TASK ITEM
Each entry should be repeated exactly. Its pictures should not be.

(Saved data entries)
================================

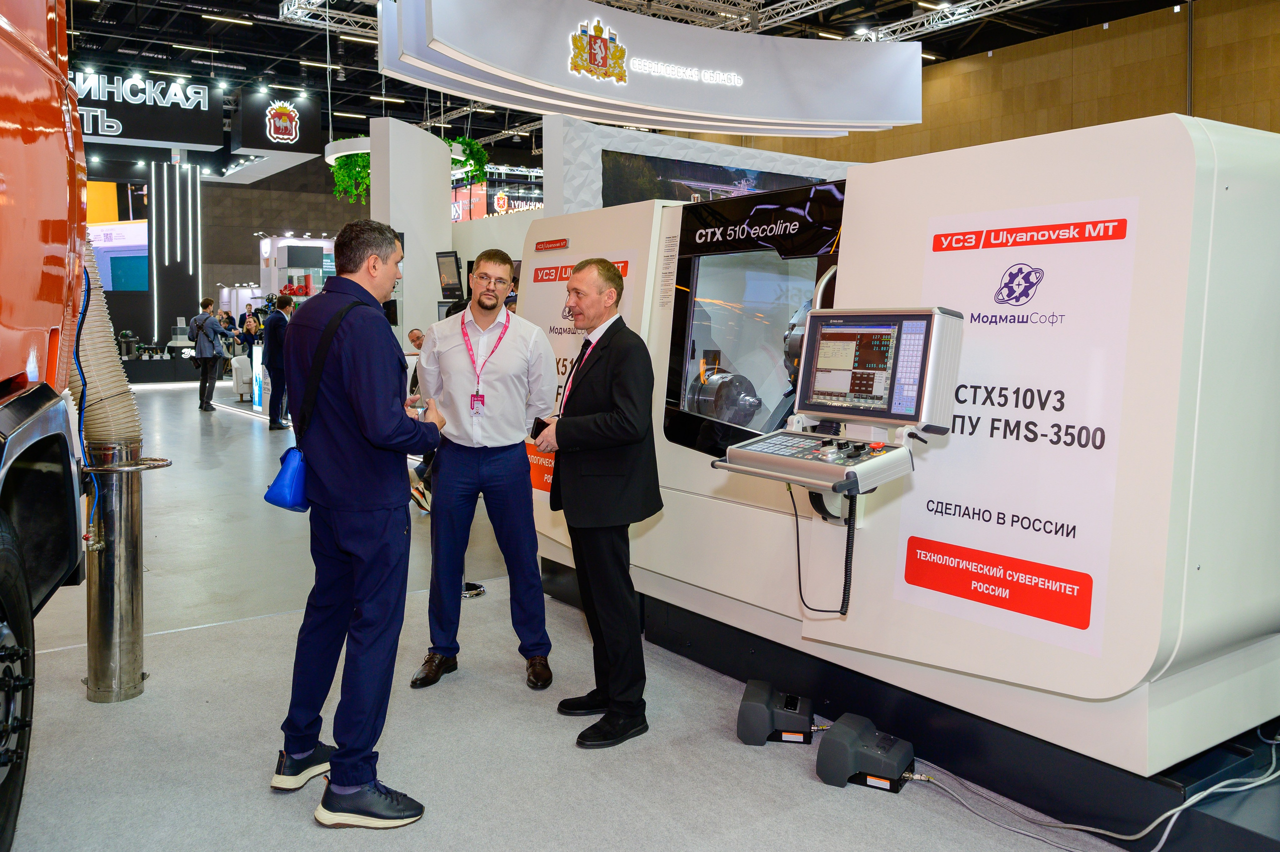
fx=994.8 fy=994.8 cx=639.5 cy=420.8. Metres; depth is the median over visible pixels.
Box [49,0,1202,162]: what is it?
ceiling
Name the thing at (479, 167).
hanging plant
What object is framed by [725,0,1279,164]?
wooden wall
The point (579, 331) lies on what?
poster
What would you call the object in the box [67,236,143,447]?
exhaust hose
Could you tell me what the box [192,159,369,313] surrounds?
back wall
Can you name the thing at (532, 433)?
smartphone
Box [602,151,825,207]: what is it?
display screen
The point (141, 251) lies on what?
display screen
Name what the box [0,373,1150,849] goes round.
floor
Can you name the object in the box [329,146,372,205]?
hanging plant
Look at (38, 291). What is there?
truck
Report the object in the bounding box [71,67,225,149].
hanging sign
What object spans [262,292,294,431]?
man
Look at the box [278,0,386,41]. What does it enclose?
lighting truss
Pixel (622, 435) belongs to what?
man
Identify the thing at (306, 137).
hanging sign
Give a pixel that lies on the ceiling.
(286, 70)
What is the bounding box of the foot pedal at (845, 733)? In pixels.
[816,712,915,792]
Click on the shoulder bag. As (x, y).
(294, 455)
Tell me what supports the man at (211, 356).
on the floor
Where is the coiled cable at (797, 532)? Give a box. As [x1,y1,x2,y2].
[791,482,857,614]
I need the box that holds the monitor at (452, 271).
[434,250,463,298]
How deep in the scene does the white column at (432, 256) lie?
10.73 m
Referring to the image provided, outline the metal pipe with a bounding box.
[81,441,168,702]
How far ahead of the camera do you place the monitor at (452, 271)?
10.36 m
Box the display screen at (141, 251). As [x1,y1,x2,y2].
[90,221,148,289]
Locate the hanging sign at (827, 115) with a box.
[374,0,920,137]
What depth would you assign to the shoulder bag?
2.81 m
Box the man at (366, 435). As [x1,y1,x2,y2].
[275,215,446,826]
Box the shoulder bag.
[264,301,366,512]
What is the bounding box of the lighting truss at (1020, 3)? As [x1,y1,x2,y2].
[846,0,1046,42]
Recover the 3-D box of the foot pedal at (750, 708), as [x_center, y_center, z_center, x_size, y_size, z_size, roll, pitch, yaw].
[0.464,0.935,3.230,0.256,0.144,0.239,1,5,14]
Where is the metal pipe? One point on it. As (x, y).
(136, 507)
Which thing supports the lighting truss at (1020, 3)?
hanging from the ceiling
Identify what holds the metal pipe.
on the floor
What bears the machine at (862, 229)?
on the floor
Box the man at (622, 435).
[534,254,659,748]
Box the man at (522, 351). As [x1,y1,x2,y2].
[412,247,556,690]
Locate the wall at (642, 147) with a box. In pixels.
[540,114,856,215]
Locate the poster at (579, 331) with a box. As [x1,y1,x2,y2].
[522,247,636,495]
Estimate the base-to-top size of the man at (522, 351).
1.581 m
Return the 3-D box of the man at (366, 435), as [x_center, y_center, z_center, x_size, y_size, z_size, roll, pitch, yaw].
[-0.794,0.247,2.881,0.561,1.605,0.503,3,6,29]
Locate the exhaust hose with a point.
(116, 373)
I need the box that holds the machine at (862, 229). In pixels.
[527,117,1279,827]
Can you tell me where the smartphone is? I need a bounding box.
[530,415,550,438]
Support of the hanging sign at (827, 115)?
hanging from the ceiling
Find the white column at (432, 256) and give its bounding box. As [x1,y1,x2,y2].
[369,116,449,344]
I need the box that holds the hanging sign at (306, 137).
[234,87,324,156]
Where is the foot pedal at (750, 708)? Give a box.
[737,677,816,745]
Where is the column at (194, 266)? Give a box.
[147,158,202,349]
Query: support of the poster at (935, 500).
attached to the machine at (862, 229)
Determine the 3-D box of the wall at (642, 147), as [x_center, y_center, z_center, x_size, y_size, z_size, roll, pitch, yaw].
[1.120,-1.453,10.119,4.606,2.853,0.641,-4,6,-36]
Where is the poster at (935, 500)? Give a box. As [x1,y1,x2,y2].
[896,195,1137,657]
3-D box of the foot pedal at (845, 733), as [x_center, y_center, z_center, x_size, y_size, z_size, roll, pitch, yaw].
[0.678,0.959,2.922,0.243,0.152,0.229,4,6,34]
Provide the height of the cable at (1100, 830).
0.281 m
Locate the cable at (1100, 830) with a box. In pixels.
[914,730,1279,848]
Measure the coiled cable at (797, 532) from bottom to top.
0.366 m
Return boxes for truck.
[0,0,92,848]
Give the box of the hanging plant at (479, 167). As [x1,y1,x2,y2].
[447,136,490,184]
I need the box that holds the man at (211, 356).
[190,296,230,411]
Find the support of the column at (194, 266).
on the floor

================================

ANSWER SECTION
fx=994.8 fy=994.8 cx=639.5 cy=420.8. Metres; depth is the median over visible pixels.
Box [49,0,1202,162]: what is it?
ceiling
Name the thing at (479, 167).
hanging plant
What object is framed by [725,0,1279,164]?
wooden wall
The point (579, 331) lies on what?
poster
What would you call the object in the box [67,236,143,447]?
exhaust hose
Could you tell me what the box [192,159,369,313] surrounds?
back wall
Can you name the thing at (532, 433)?
smartphone
Box [602,151,825,207]: what is it?
display screen
The point (141, 251) lies on what?
display screen
Name what the box [0,373,1150,849] goes round.
floor
Can you name the object in the box [329,146,372,205]?
hanging plant
Look at (38, 291). What is there?
truck
Report the object in the bounding box [71,67,225,149].
hanging sign
What object spans [262,292,294,431]?
man
Look at the box [278,0,386,41]. What does it enclose?
lighting truss
Pixel (622, 435) belongs to what?
man
Identify the thing at (306, 137).
hanging sign
Give a pixel that lies on the ceiling.
(286, 70)
What is the bounding box of the foot pedal at (845, 733)? In pixels.
[816,712,915,792]
Click on the shoulder bag. As (x, y).
(294, 455)
Tell me what supports the man at (211, 356).
on the floor
Where is the coiled cable at (797, 532)? Give a box. As [x1,y1,x2,y2].
[791,482,857,614]
I need the box that holds the monitor at (452, 271).
[434,250,463,298]
How deep in the scene does the white column at (432, 256) lie?
10.73 m
Referring to the image provided, outline the metal pipe with a bounding box.
[81,441,168,702]
How far ahead of the camera do you place the monitor at (452, 271)?
10.36 m
Box the display screen at (141, 251). As [x1,y1,x2,y2].
[90,221,148,289]
Locate the hanging sign at (827, 115) with a box.
[374,0,920,137]
What depth would you assign to the shoulder bag?
2.81 m
Box the man at (366, 435). As [x1,y1,x2,y2].
[275,215,446,826]
Box the shoulder bag.
[264,301,366,512]
What is the bounding box of the lighting truss at (1020, 3)? As [x1,y1,x2,y2].
[846,0,1046,42]
Recover the 3-D box of the foot pedal at (750, 708), as [x_center, y_center, z_center, x_size, y_size, z_size, roll, pitch, yaw].
[0.464,0.935,3.230,0.256,0.144,0.239,1,5,14]
Where is the metal pipe? One point on it. As (x, y).
(136, 507)
Which thing supports the lighting truss at (1020, 3)?
hanging from the ceiling
Identify what holds the metal pipe.
on the floor
What bears the machine at (862, 229)?
on the floor
Box the man at (622, 435).
[534,254,659,748]
Box the man at (522, 351). As [x1,y1,x2,y2].
[412,247,556,690]
Locate the wall at (642, 147) with a box. In pixels.
[540,114,856,215]
Locate the poster at (579, 331) with a box. As [x1,y1,x2,y2].
[522,247,636,495]
Estimate the base-to-top size of the man at (522, 351).
1.581 m
Return the 3-D box of the man at (366, 435), as [x_center, y_center, z_center, x_size, y_size, z_size, roll, pitch, yaw].
[-0.794,0.247,2.881,0.561,1.605,0.503,3,6,29]
Locate the exhaust hose with a point.
(116, 373)
I need the box that holds the machine at (862, 229). In pixels.
[527,117,1279,827]
Can you tell me where the smartphone is? I need a bounding box.
[530,415,550,438]
Support of the hanging sign at (827, 115)?
hanging from the ceiling
Find the white column at (432, 256) and give its bounding box. As [x1,y1,x2,y2].
[369,116,449,344]
I need the box that holds the hanging sign at (306, 137).
[234,87,324,156]
Where is the foot pedal at (750, 708)? Give a box.
[737,677,816,745]
Where is the column at (194, 266)? Give a box.
[147,158,202,349]
Query: support of the poster at (935, 500).
attached to the machine at (862, 229)
Determine the 3-D box of the wall at (642, 147), as [x_center, y_center, z_center, x_size, y_size, z_size, roll, pitch, yaw].
[1.120,-1.453,10.119,4.606,2.853,0.641,-4,6,-36]
Where is the poster at (935, 500)? Give a box. As [x1,y1,x2,y2].
[896,195,1137,657]
3-D box of the foot pedal at (845, 733), as [x_center, y_center, z_center, x_size, y_size, z_size, roll, pitch, yaw].
[0.678,0.959,2.922,0.243,0.152,0.229,4,6,34]
Provide the height of the cable at (1100, 830).
0.281 m
Locate the cable at (1100, 830) with a box. In pixels.
[914,730,1279,848]
Measure the coiled cable at (797, 532) from bottom to top.
0.366 m
Return boxes for truck.
[0,0,92,848]
Give the box of the hanging plant at (479, 167). As [x1,y1,x2,y2].
[447,136,490,184]
I need the box that holds the man at (211, 356).
[190,296,230,411]
Find the support of the column at (194, 266).
on the floor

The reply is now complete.